Semester lalu misalnya, karena banyak pendamping yang cukup selo dan sangat kepo, maka anak-anak bisa merasakan jalan-jalan ke Bonbin, Monjali, Hellen Keller dan ikut berbagai macam lomba-lomba. Ada yang mendatangkan bule-bule untuk ikut mengajar anak-anak, ada kelas menggambar yang dibuka untuk mengembangkan bakat menggambar beberapa anak di Pingit. Semester ini juga ada serial Aping & Anit. Ada Belik Pingit. Ada latihan juga teater. Seru dan menyenangkan.
Warga dampingan juga memiliki dinamikanya sendiri. Ada masa di mana semua rumah penuh, ada juga waktu-waktu ketika hanya ada Pak Indra yang menghuni dan menjaga Pingit dengan setianya. Dan pendampingnya juga jadi seneng karena banyak nganggurnya.
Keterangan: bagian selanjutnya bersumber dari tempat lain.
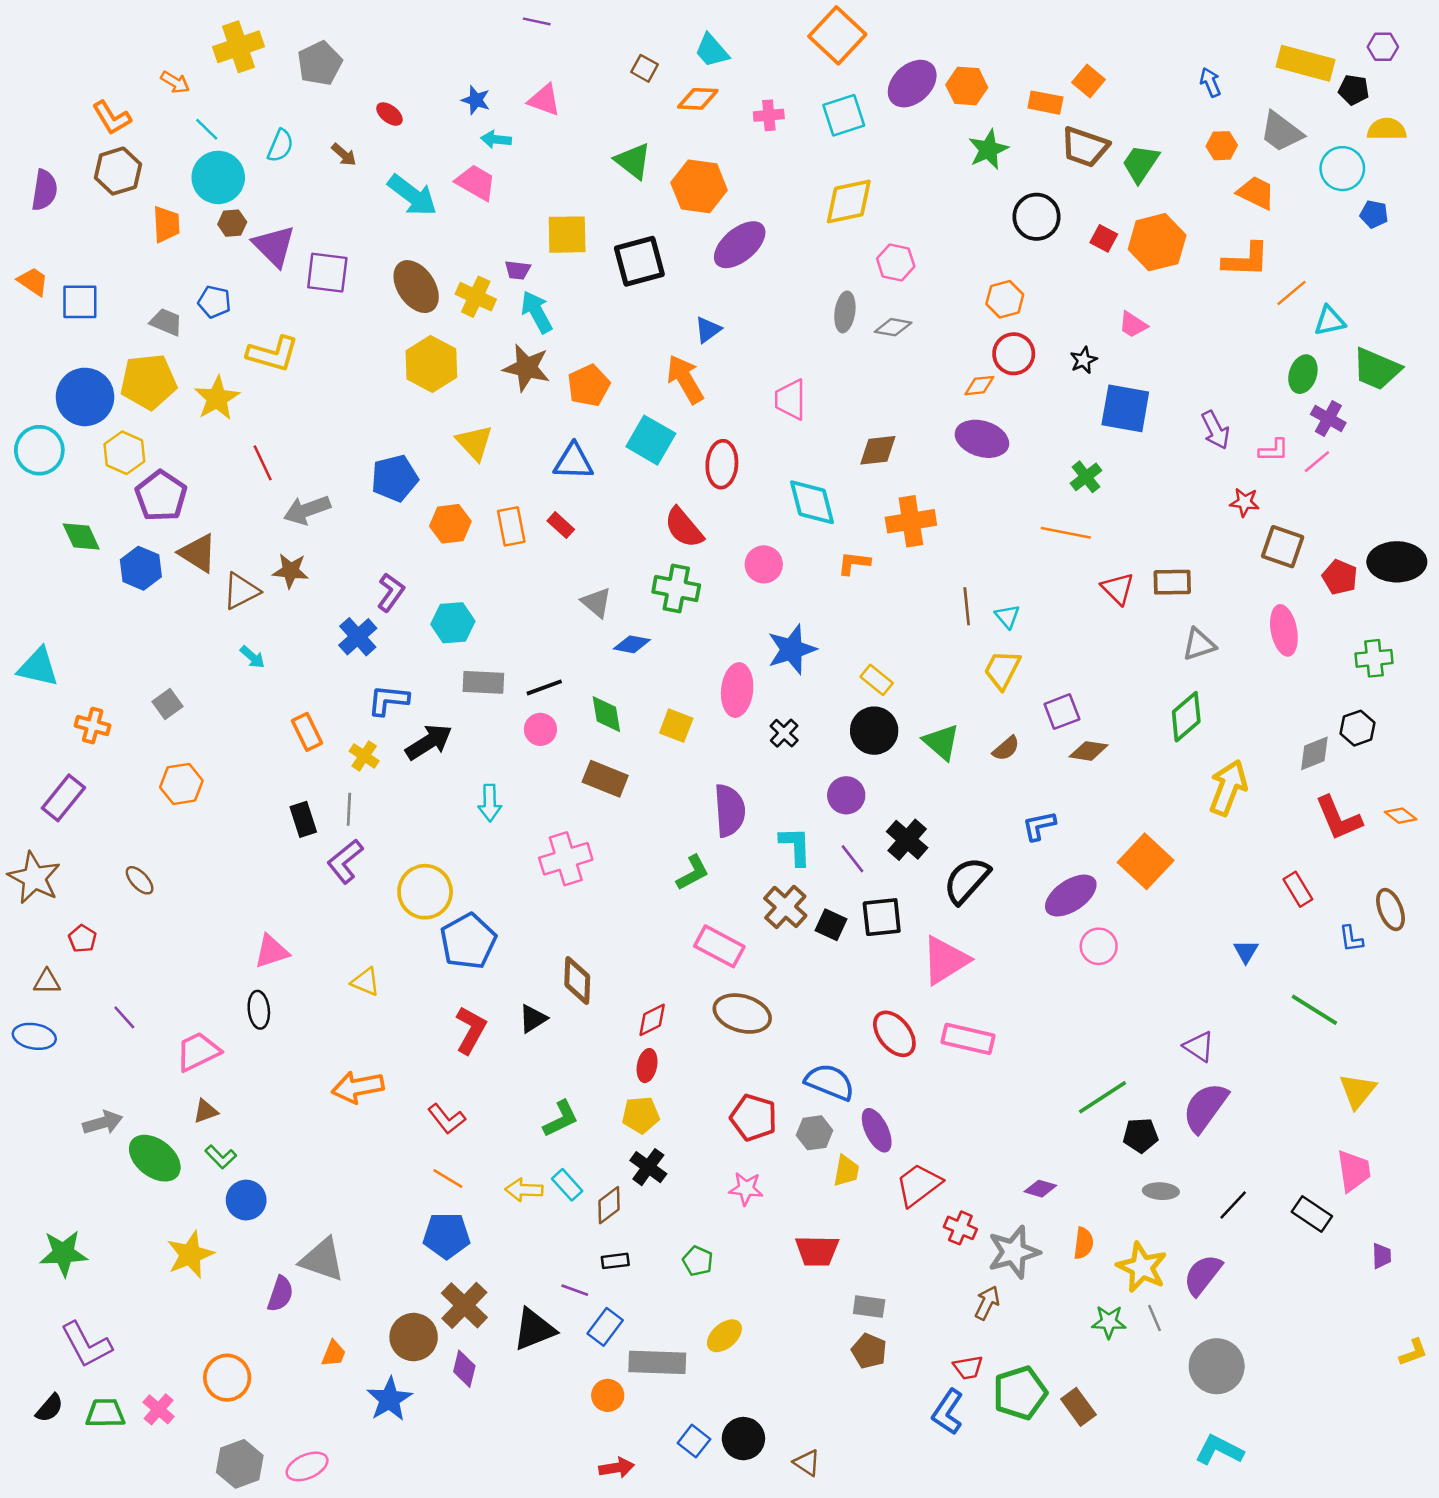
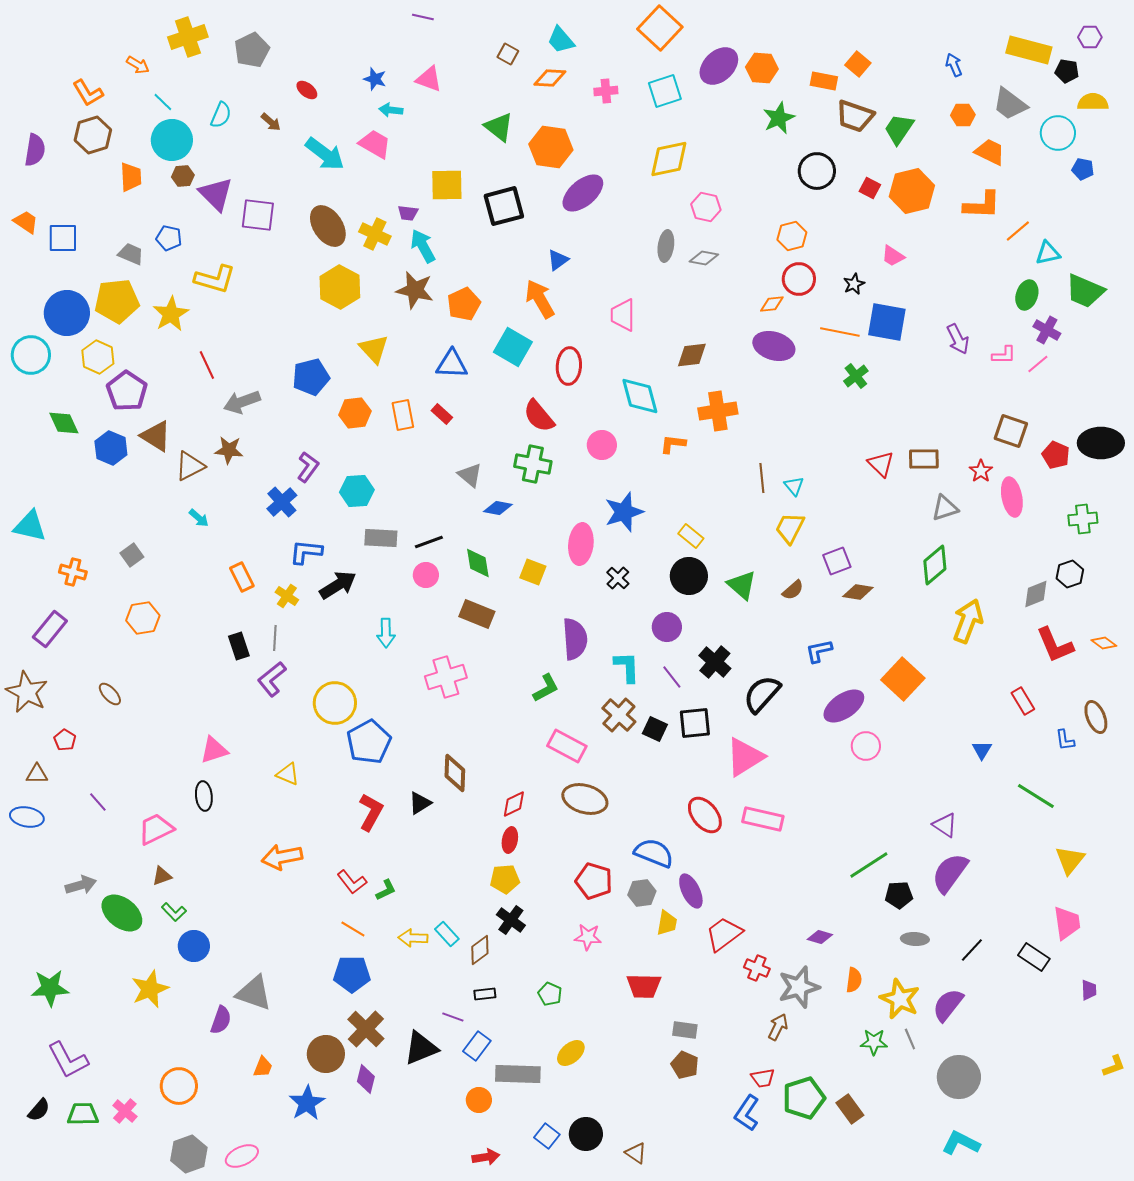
red star: (1245, 502) -> (981, 471), moved, turned 30
orange line: (1066, 533) -> (840, 332), moved
green L-shape: (561, 1119) -> (386, 890), moved, size x0.7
Demikian juga dengan pergantian fraternya. Bagi saya frater yang berganti maka suasana juga berganti. Semua membawa kebijakan dan karakternya sendiri-sendiri yang juga memengaruhi suasana belajar dan bekerja di Pingit. Ada frater yang suka anak-anak ada yang tidak, ada yang butuh banyak belajar ada yang tidak, ada yang suka kulineran ada yang tidak, ada yang hobi kemping ada yang hobi belajar, ada yang jaringannya banyak di mahasiswa, ada yang di perusahaan, ada juga yang di ibu-ibu. Semuanya juga membawa pengaruh sendiri bagi keberlangsungan dan atmosfer yang melingkupi.
Contohnya saja dua semester baru ini ada kegiatan baru untuk pendamping yaitu Pingit Circle. Kegiatan curhat-curhatan yang ternyata berguna untuk menyatukan para pendamping terutama pendamping yang baru bergabung. Kegiatan ini ternyata menjadi salah satu kegiatan yang sangat dinanti-nantikan. Selain sebagai ajang berbagi, Pingit Circle juga dinanti karena selalu ditutup dengan makan malam bersama dan yang penting gratis.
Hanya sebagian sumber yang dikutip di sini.